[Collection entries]
⁂
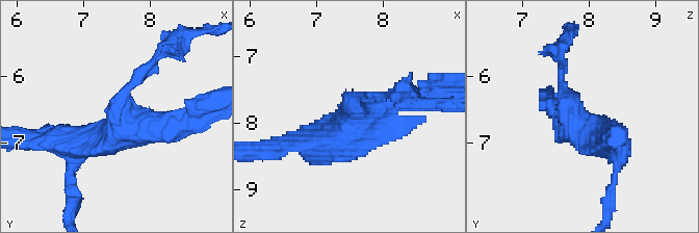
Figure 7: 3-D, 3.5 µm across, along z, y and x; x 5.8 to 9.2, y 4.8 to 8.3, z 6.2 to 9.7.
{"why": "now the EM", "act": "view", "view": "em", "slice": "xy", "step": 3, "show": "tint", "at": [7.55, 6.55, 7.80]}

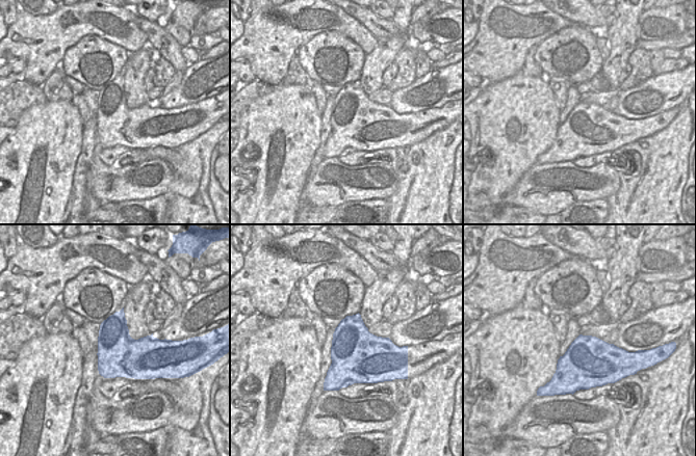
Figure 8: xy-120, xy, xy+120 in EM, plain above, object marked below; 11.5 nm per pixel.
{"act": "keep", "runs_along": {"pic": 7, "px": [[426, 98], [305, 143]]}, "found": "one cell here"}

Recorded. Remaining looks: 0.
{"act": "done", "edits": [["separate", 3], ["separate", 4]], "rest": "unchecked"}

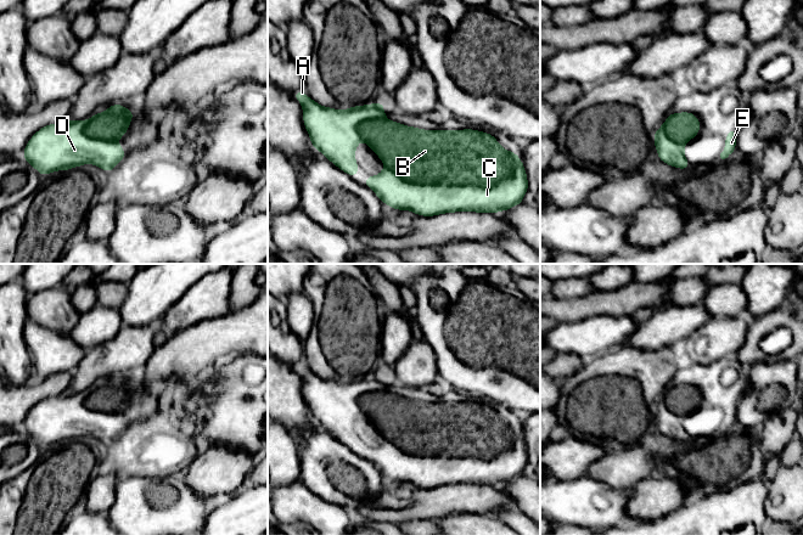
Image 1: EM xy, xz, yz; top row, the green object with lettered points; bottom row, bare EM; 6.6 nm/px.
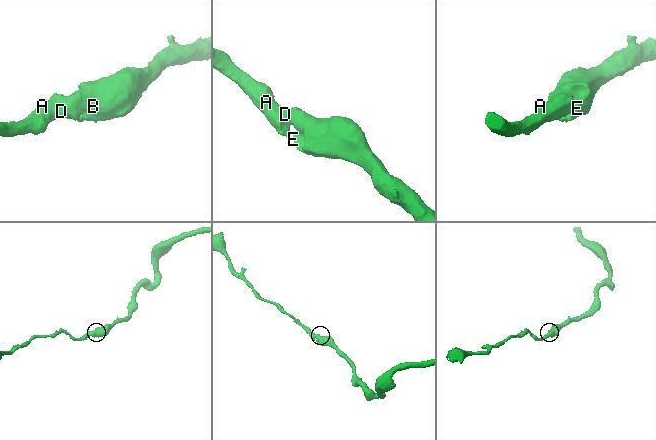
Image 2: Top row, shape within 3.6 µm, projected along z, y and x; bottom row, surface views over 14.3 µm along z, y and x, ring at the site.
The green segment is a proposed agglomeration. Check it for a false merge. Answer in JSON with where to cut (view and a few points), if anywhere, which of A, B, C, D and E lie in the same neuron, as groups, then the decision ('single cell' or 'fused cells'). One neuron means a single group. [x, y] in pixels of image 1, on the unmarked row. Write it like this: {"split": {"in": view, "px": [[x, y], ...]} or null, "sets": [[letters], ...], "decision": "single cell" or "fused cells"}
{"split": null, "sets": [["A", "B", "C", "D", "E"]], "decision": "single cell"}

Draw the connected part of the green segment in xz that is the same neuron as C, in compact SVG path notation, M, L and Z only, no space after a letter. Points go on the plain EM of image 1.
M304 361L294 365L292 368L303 379L303 395L313 419L346 446L349 449L359 446L355 422L360 412L367 416L377 427L386 440L375 449L367 449L363 456L371 461L381 474L388 477L391 482L410 483L421 489L434 489L462 483L496 486L498 484L509 483L521 477L524 467L528 464L528 450L524 437L517 426L504 422L499 413L489 405L473 401L453 404L408 399L387 392L383 382L386 376L383 374L354 378L338 383L319 377L308 368Z

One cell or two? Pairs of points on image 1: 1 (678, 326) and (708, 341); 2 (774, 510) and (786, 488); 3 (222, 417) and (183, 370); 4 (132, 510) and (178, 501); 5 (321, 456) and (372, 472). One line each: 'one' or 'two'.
1: two
2: one
3: two
4: one
5: one

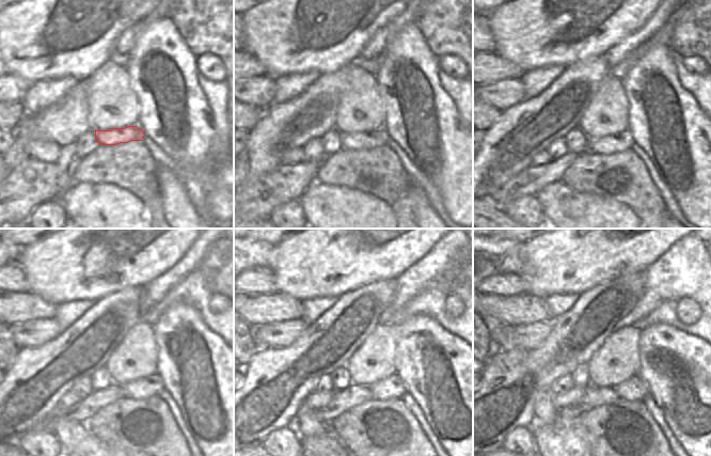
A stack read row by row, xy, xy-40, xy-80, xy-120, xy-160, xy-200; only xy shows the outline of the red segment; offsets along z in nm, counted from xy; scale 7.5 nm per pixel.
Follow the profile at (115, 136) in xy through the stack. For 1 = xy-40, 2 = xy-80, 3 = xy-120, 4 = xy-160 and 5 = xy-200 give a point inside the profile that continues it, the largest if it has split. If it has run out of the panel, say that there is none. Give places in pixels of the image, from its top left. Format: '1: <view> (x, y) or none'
1: xy-40 (378, 138)
2: xy-80 (613, 143)
3: xy-120 (153, 384)
4: xy-160 (391, 388)
5: xy-200 (634, 389)

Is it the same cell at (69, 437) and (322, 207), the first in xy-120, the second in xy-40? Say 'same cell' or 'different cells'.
same cell

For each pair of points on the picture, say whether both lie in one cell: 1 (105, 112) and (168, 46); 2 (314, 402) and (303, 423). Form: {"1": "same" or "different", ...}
{"1": "different", "2": "same"}

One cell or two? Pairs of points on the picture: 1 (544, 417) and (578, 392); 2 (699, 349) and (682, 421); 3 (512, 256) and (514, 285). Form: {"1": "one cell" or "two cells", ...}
{"1": "one cell", "2": "one cell", "3": "two cells"}

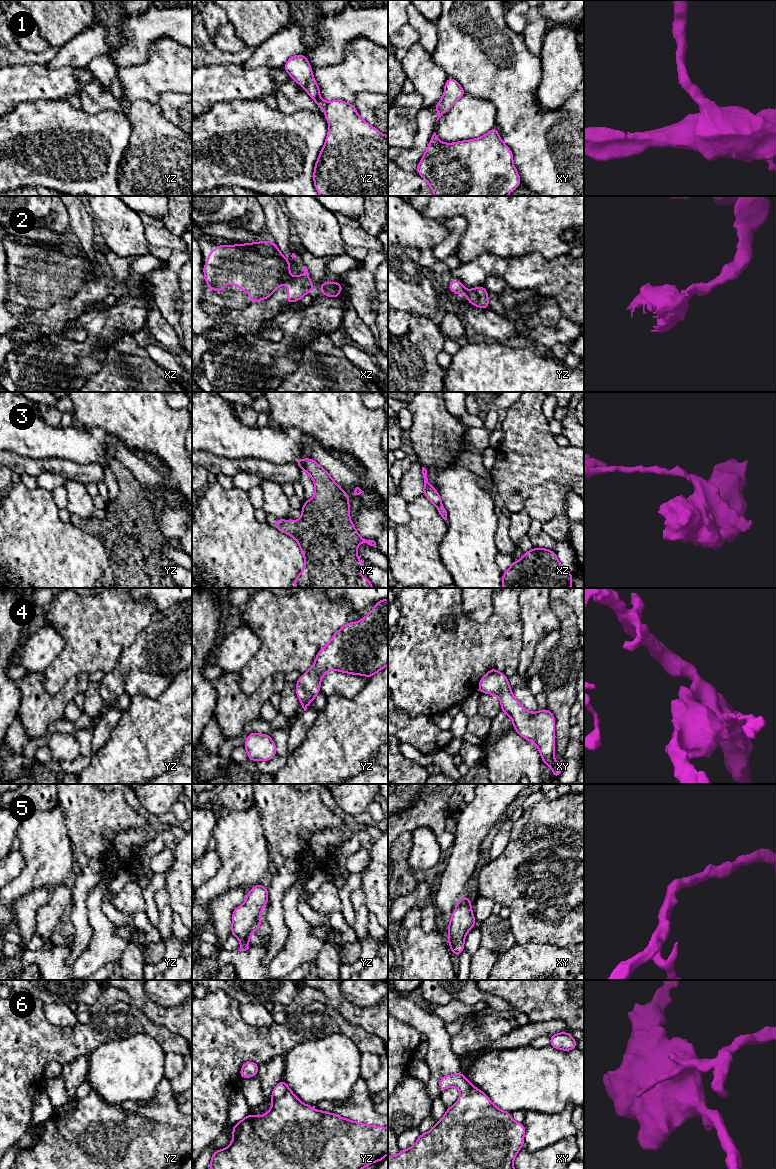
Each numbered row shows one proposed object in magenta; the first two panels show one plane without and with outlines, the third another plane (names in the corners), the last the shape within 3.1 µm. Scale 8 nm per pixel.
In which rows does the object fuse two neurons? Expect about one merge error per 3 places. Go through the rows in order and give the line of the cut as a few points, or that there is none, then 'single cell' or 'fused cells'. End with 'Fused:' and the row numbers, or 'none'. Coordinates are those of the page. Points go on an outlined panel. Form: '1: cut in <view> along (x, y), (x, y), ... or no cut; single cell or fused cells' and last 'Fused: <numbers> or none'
1: no cut; single cell
2: no cut; single cell
3: cut in yz along (303, 460), (305, 470); fused cells
4: no cut; single cell
5: no cut; single cell
6: cut in yz along (288, 1088), (284, 1093), (272, 1099); fused cells
Fused: 3, 6

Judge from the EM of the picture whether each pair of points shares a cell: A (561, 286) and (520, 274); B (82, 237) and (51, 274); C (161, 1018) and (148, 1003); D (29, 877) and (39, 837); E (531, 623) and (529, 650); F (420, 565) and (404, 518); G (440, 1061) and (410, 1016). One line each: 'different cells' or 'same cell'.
⁂
**DIRECTIONS:**
Please give the number of lines above containing "within" and nothing else.

**RESULT OF THE TASK:**
2